Why RSMC Delhi Thinks So?
As per RSMC, till May 11, there is little probability of increase in convective activity in BoB. The reason: Madden Julian Oscillation (MJO) will move to phase 8 during the subsequent 4 days. It is this weather phenomenon that will keep the LOPAR meandering.
Intensification Factors Strong?
While the sea surface temperature over the entire BoB is over 28 degree Celsius, the south Andaman seas have a SST of around 31 deg C. (see the image below)
Since SST is described as the skin temperature of the seas, wind flow may frustrate this favourable condition.
However, an ECG of the BoB shows prevalence of host of favourable parameters. The estimated Tropical Cyclone Heat Potential (TCHP) of BoB is very high. The TCHP is estimated at more than 100 kilojoules/cm2 over Andaman sea and major parts of the south and central BoB. (See the image below).
The high value favours the intensification of LOPAR into a tropical cyclone.
Other favourable observations are: Vorticity of air at the higher and lower level, and extension of the system up to upper tropospheric level.
"Lower level positive vorticity observed over parts of south BoB and adjoining equatorial Indian ocean. Small zones of higher positive vorticity measured over south Andaman sea. And the zone over south Andaman sea is extending upto 500 hPa (hecta pascal). But a zone over Sri Lanka is extending upto 200hPa ," informed the RSMC release.
The significant observation is, when the zone over south Andaman is extending through most of the troposphere, the zone over Sri Lanka is extending up to whole of the troposphere.
As per ECMRWF, the zone over Sri Lanka will develop into a cyclone and will moves towards Kerala coast. (see the main image above)
This vertical extension and positive vorticity are the signs that show the zones may develop into a tropical cyclone in coming days.

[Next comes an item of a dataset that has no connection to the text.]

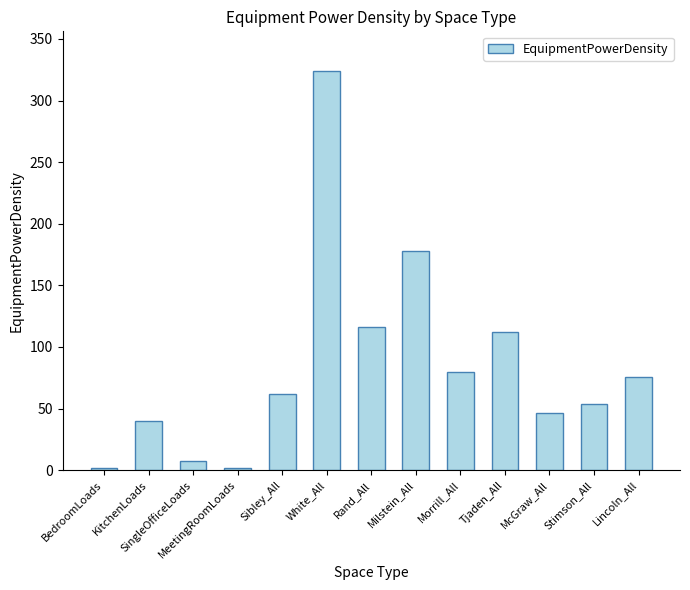

At which label does the data first exceed 61?

Sibley_All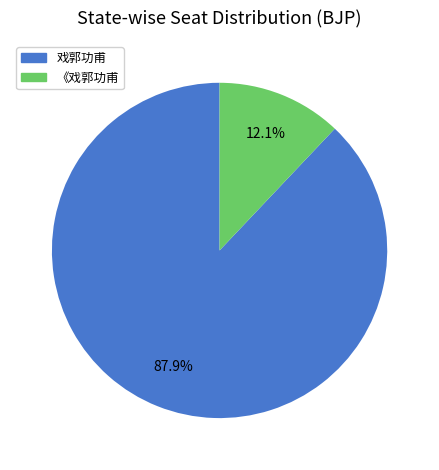

Rank the categories by value from lowest to highest.

《戏郭功甫, 戏郭功甫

IMD-GFS reveals incursion of warm air from equatorial region. The wind in the zone over south Andaman sea is measured at over 10 m/s. Therefore, it predicts formation of cyclone by this weekend. IMD is yet open its card on landfall.
And, ECMRWF (European Centre for Medium Range Weather Forecast) predicts the landfall date will be around May 15-16 and place will be Myanmar.
Almost, all Met models are unanimous that the developing Cyclone Amphan will drift away from Odisha coast towards Myanmar. (see the main image above).